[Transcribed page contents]
—————

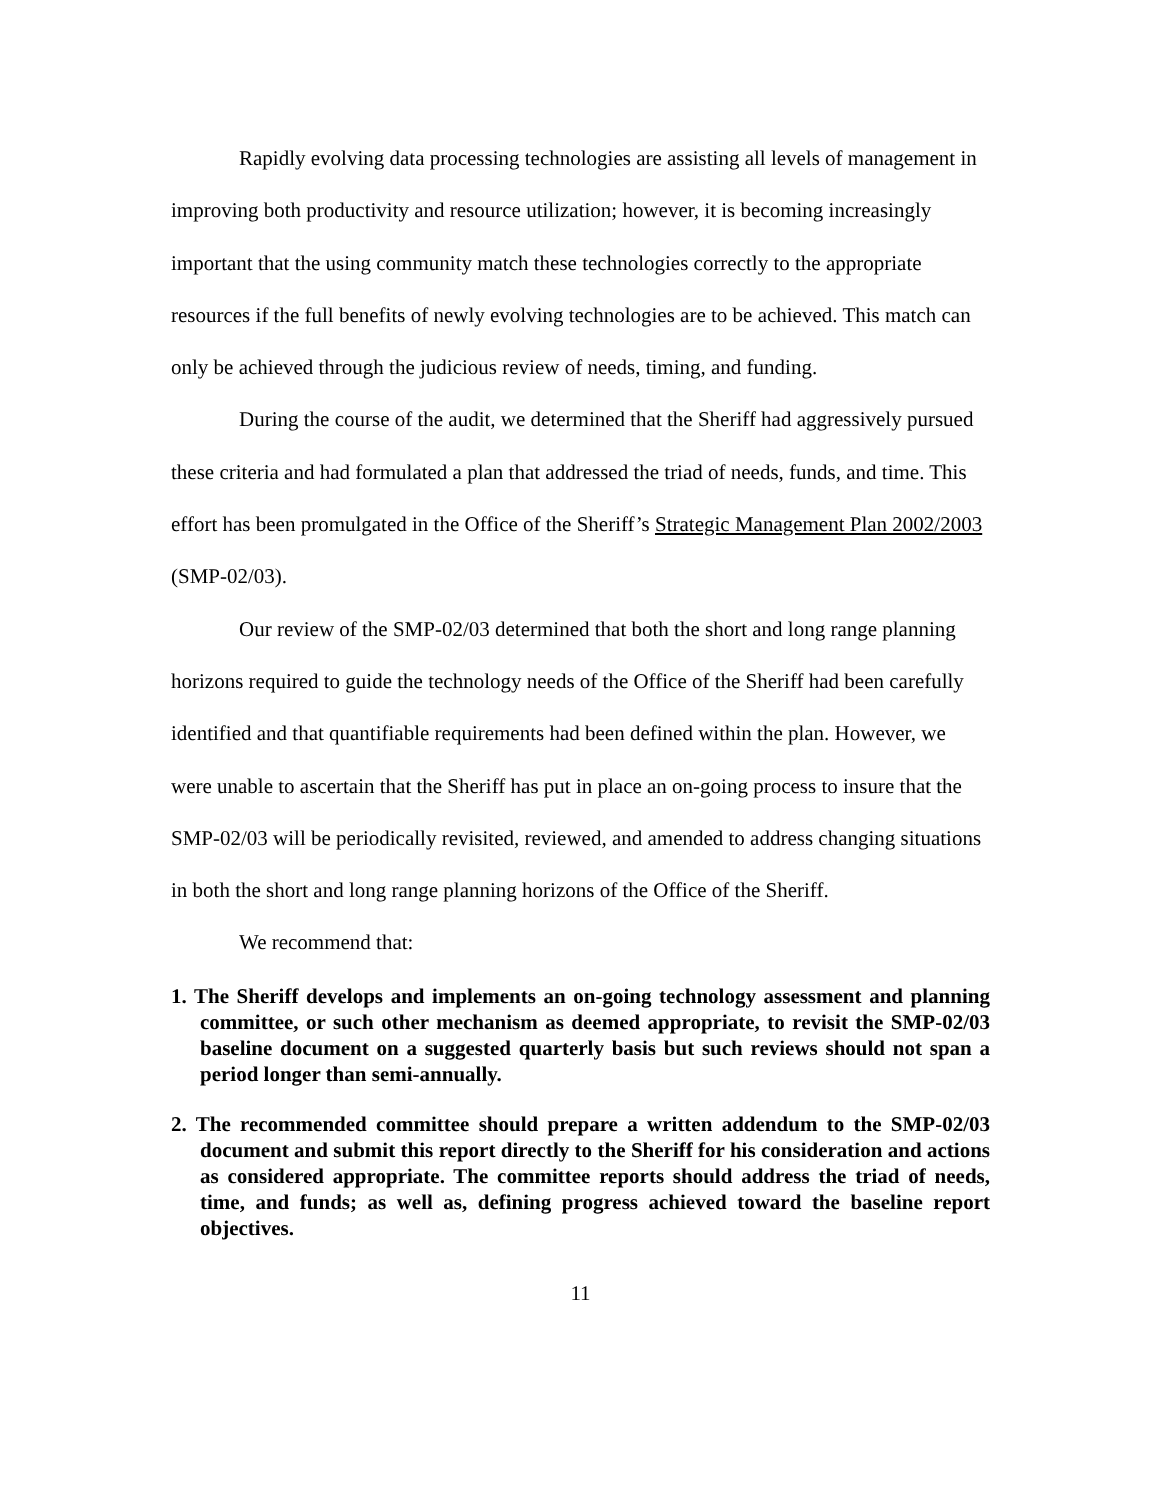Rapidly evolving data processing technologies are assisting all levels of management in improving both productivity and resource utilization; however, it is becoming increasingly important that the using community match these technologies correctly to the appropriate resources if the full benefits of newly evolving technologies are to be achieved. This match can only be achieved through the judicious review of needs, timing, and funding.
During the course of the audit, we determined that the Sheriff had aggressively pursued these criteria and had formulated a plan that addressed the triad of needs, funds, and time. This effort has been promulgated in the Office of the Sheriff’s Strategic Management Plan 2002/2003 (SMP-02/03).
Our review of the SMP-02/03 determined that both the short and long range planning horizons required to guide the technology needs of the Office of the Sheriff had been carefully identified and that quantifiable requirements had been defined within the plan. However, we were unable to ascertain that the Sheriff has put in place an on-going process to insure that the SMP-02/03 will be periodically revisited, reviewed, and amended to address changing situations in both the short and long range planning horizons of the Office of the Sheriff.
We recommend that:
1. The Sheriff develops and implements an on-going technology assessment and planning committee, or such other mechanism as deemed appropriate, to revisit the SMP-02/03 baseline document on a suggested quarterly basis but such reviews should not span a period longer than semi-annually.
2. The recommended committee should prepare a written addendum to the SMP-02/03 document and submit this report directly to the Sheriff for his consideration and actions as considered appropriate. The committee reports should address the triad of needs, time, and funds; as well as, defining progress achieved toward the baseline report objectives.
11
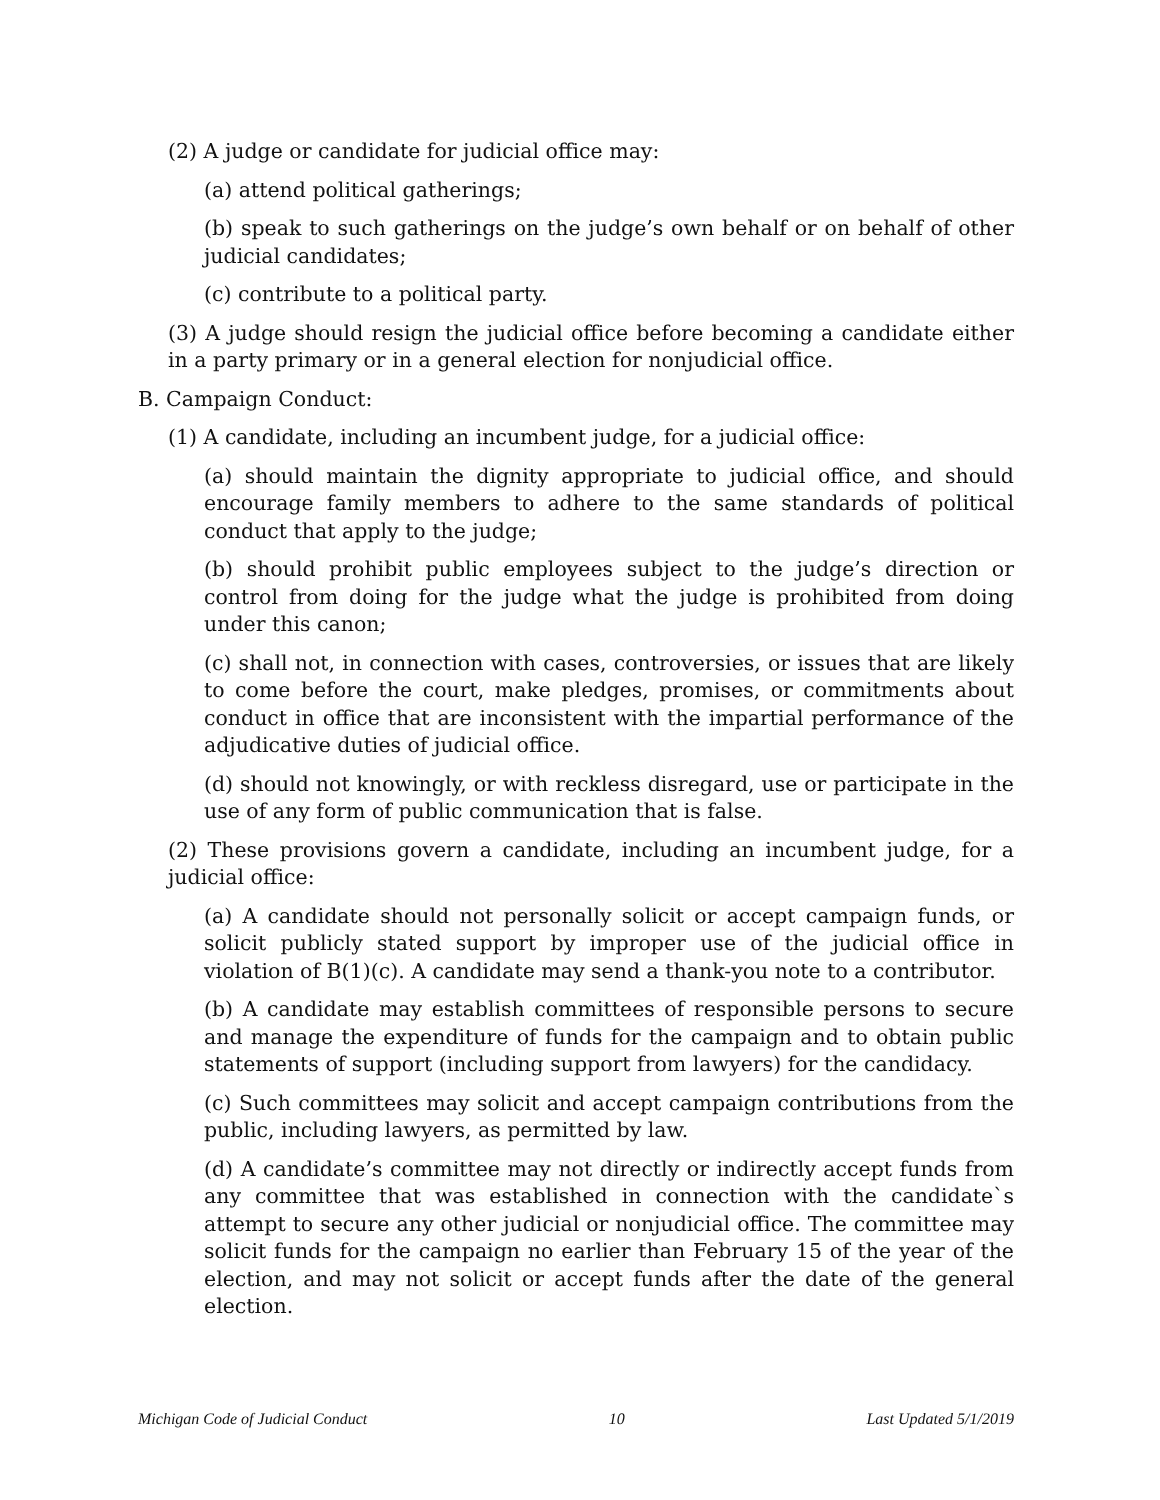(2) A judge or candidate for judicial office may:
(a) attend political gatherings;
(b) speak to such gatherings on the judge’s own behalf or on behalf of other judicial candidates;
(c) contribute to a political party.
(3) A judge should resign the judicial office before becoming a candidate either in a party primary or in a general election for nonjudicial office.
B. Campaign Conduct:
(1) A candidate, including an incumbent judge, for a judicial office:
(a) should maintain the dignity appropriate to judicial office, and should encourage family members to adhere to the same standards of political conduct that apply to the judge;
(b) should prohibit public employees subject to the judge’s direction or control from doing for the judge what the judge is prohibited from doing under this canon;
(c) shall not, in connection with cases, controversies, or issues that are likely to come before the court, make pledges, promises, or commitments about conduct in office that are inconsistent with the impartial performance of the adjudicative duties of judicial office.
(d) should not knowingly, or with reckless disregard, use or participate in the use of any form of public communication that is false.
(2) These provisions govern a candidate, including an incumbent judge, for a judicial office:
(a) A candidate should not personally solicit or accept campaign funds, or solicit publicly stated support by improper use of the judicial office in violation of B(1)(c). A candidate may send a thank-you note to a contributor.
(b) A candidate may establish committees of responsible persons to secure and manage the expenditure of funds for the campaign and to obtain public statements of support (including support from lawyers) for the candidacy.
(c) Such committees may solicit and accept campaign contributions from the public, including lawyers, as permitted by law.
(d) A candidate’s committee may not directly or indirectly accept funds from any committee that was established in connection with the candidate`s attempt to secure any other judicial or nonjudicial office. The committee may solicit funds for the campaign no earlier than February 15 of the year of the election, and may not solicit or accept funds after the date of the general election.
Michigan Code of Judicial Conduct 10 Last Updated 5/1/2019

—————

◆ Brief:
Write out exactly the lines that fall from the line with "(1) A candidate, including" to the line with "(a) A candidate" in the records above, keeping both ends.

◆ Reply:
(1) A candidate, including an incumbent judge, for a judicial office:
(a) should maintain the dignity appropriate to judicial office, and should encourage family members to adhere to the same standards of political conduct that apply to the judge;
(b) should prohibit public employees subject to the judge’s direction or control from doing for the judge what the judge is prohibited from doing under this canon;
(c) shall not, in connection with cases, controversies, or issues that are likely to come before the court, make pledges, promises, or commitments about conduct in office that are inconsistent with the impartial performance of the adjudicative duties of judicial office.
(d) should not knowingly, or with reckless disregard, use or participate in the use of any form of public communication that is false.
(2) These provisions govern a candidate, including an incumbent judge, for a judicial office:
(a) A candidate should not personally solicit or accept campaign funds, or solicit publicly stated support by improper use of the judicial office in violation of B(1)(c). A candidate may send a thank-you note to a contributor.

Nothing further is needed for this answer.